A graph tells the story, looking at how likely Americans are to die prematurely from a few major conditions (heart disease, cancer, diabetes, chronic respiratory disease). The US surpasses all European countries on the list, along with Canada, Japan and South Korea.
“The burden of disease from cardiovascular disease, chronic respiratory disease and diabetes is also higher in the United States than in comparable countries,” Cynthia Cox, director of the Peterson-KFF Health System Tracker, told me. “Those are certainly factors that make the US more susceptible to a problematic outbreak.”
This is something that the United States controlled. But, as we discussed earlier this year in our international healthcare series, the fact that America does not provide universal coverage, combined with the high out-of-pocket costs Americans have to pay for their medical care, has led to worse health outcomes than patients experience in our peer countries.
And only in America will there be a huge spike in the uninsured rate due to the economic recession caused by the corona virus. But these problems have been with us for a long time and they have made us more vulnerable in the coronavirus pandemic.
On the other hand, Cox noted, the United States did have an important structural advantage – although it’s not really something we can take credit for. The US population is considerably younger than that of wealthy European countries. Covid-19 is the most difficult for the elderly, and simply having an older population can make a country more vulnerable to the disease.
If things get out of hand, the US has an average death rate (a metric that also depends on how widespread testing is, but currently the test situation here is more “stubbornly mediocre” than “dangerously bad”) compared to other countries.
But looking at our age demographics, it’s not an impressive feat. Some of the hardest-hit countries in per-capita deaths – Italy, Spain, and France, for starters – also have proportionately more older people than the United States. On the other hand, Germany has relatively more older people, but they are also healthier than the US. And they benefited from a stronger public health response to the Covid-19 threat.
Each country’s coronavirus experience depends on several factors.
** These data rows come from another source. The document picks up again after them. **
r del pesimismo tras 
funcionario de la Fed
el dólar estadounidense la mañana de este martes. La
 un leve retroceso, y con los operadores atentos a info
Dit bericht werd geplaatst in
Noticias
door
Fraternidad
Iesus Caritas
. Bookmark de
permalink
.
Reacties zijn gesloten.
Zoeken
Some of them are under the control of a country (the strength of the health system and the resulting well-being of the population) and some are not so much (long-standing demographic trends).
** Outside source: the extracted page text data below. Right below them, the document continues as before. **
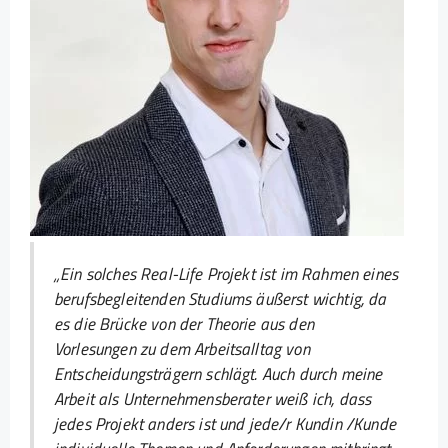
„Ein solches Real-Life Projekt ist im Rahmen eines
berufsbegleitenden Studiums äußerst wichtig, da
es die Brücke von der Theorie aus den
Vorlesungen zu dem Arbeitsalltag von
Entscheidungsträgern schlägt. Auch durch meine
Arbeit als Unternehmensberater weiß ich, dass
jedes Projekt anders ist und jede/r Kundin /Kunde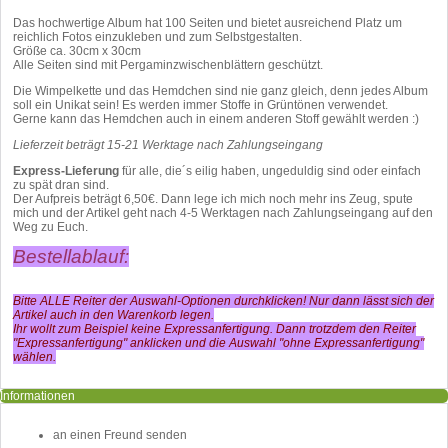
Das hochwertige Album hat 100 Seiten und bietet ausreichend Platz um
reichlich Fotos einzukleben und zum Selbstgestalten.
Größe ca. 30cm x 30cm
Alle Seiten sind mit Pergaminzwischenblättern geschützt.
Die Wimpelkette und das Hemdchen sind nie ganz gleich, denn jedes Album
soll ein Unikat sein! Es werden immer Stoffe in Grüntönen verwendet.
Gerne kann das Hemdchen auch in einem anderen Stoff gewählt werden :)
Lieferzeit beträgt 15-21 Werktage nach Zahlungseingang
Express-Lieferung
für alle, die´s eilig haben, ungeduldig sind oder einfach
zu spät dran sind.
Der Aufpreis beträgt 6,50€. Dann lege ich mich noch mehr ins Zeug, spute
mich und der Artikel geht nach 4-5 Werktagen nach Zahlungseingang auf den
Weg zu Euch.
Bestellablauf:
Bitte ALLE Reiter der Auswahl-Optionen durchklicken! Nur dann lässt sich der
Artikel auch in den Warenkorb legen.
Ihr wollt zum Beispiel keine Expressanfertigung. Dann trotzdem den Reiter
"Expressanfertigung" anklicken und die Auswahl "ohne Expressanfertigung"
wählen.
Informationen
an einen Freund senden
What we know for the United States is that our coronavirus response was hampered by the variables we could influence if we had acted before the virus ever got here. But this is a virus that affects older people more severely, of which we have fewer than our peers, and it is less dangerous for younger people, unlike deadly pathogens from the past.
In a way, it is a grim warning to us. A big reason why the coronavirus pandemic has not been worse so far – and it’s all relative, as more than 75,000 Americans have lost all their lives – is a little bit of luck.